4. Con il quarto motivo di ricorso, si deduce, ai sensi dell’art. 360 c.p.c., comma 1, n. 3 e 5, la violazione del D.Lgs. n. 251 del 2007, artt. 2, 3,4,5,6 e 14 e del D.Lgs. n. 25 del 2008, poichè la corte distrettuale non avrebbe valutato le condizioni personali del ricorrente e la sua integrazione ai fini del rilascio del permesso ai fini umanitari.

5. Con il quinto motivo di ricorso si deduce l’erronea applicazione del D.Lgs. n. 286 del 1998, art. 6, comma 6, in quanto la corte di merito avrebbe rigettato la richiesta di rilascio del permesso di soggiorno per motivi umanitari senza tenere conto della situazione del paese d’origine e delle sue condizioni personali e, per aver omesso, quindi, il giudizio comparativo.

6. I motivi, che per la loro connessione, vanno trattati congiuntamente, sono inammissibili.

6.1. La protezione umanitaria rappresenta una misura atipica e residuale, volta a tutelare situazioni che, seppur non integranti i presupposti per il riconoscimento delle forme tipiche di tutela, si caratterizzino ugualmente per la condizione di vulnerabilità in cui versa il richiedente la protezione internazionale.

6.2. L’accertamento della summenzionata condizione di vulnerabilità avviene, in ossequio al consolidato orientamento di questa Corte (cfr. Cass. civ., sez.
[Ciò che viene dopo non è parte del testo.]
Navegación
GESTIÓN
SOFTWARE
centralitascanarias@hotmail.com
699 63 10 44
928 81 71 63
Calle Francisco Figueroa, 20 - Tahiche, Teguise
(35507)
I, 15/05/2019 n. 13088; Cass. civ., sez. I, n. 4455 23/02/2018, Rv. 647298 01), alla stregua di una duplice valutazione, che tenga conto, da un lato, degli standards di tutela e rispetto dei diritti umani fondamentali nel Paese d’origine del richiedente e, dall’altro, del percorso di integrazione sociale da quest’ultimo intrapreso nel Paese di destinazione.
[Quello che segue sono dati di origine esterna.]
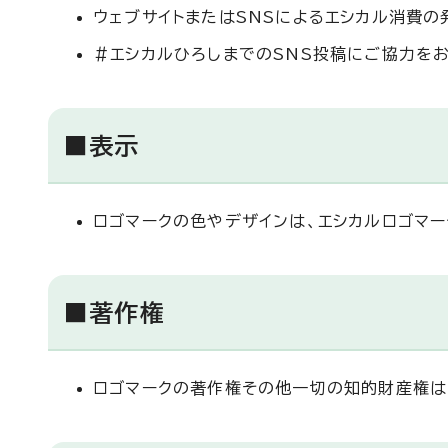
ウェブサイトまたはSNSによるエシカル消費の
＃エシカルひろしまでのSNS投稿にご協力をお
■表示
ロゴマークの色やデザインは、エシカルロゴマ
■著作権
ロゴマークの著作権その他一切の知的財産権は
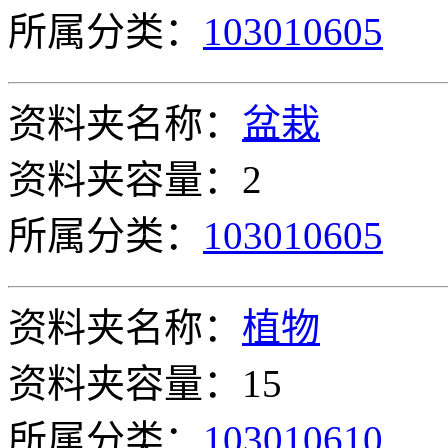
所属分类：
103010605
资料夹名称：
盆栽
资料夹容量：2
所属分类：
103010605
资料夹名称：
植物
资料夹容量：15
所属分类：
103010610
6.3. Le Sezioni Unite hanno consolidato l’indirizzo espresso dalle Sezioni Semplici, secondo cui occorre operare la valutazione comparativa della situazione soggettiva e oggettiva del richiedente con riferimento al Paese di origine, in raffronto alla situazione d’integrazione raggiunta nel paese di accoglienza, senza che abbia rilievo l’esame del livello di integrazione raggiunto nel nostro Paese, isolatamente ed astrattamente considerato (Cassazione civile sez. un., 13/11/2019, n. 29459).

6.4 La corte distrettuale, nel rigettare la domanda volta al rilascio del permesso di soggiorno per motivi umanitari, ha escluso entrambe le condizioni menzionate, nè il ricorrente allega quale siano le ragioni di vulnerabilità ed il percorso di integrazione compiuto nel paese di destinazione, che, in comparazione con la situazione del paese di provenienza potrebbe essere rilevante ai finì del rilascio del permesso di soggiorno per motivi umanitari.
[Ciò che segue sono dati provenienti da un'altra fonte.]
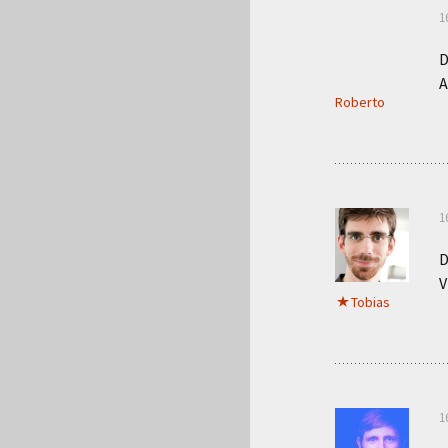
1
D
A
Roberto
1
D
V
Tobias
1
7. Il ricorso va pertanto rigettato.

7.1. Le spese seguono la soccombenza e vanno liquidate in dispositivo.

7.3. La condanna al pagamento delle spese del giudizio in favore di un’amministrazione dello Stato deve essere limitata, riguardo alle spese vive, al rimborso delle somme prenotate a debito (Cassazione civile sez. II, 11/09/2018, n. 22014; Cass. Civ., n. 5859 del 2002).

8. Ai sensi del D.P.R. n. 115 del 2002, art. 13, comma 1 quater, va dato atto della sussistenza dei presupposti per il versamento, da parte del ricorrente, dell’ulteriore importo a titolo di contributo unificato pari a quello previsto per il ricorso principale, a norma dello stesso art. 13, comma 1-bis se dovuto.

P.Q.M.

rigetta il ricorso e condanna il ricorrente alle spese del giudizio di legittimità che liquida in Euro 2100,00 oltre spese prenotate a debito.

Ai sensi del D.P.R. n. 115 del 2002, art. 13, comma 1 quater, dà atto della sussistenza dei presupposti per il versamento, da parte del ricorrente, dell’ulteriore importo a titolo di contributo unificato pari a quello previsto per il ricorso principale, a norma dello stesso art. 13, comma 1-bis, se dovuto.

Così deciso in Roma, nella Camera di Consiglio della Seconda Sezione Civile della Corte di cassazione, il 11 settembre 2020.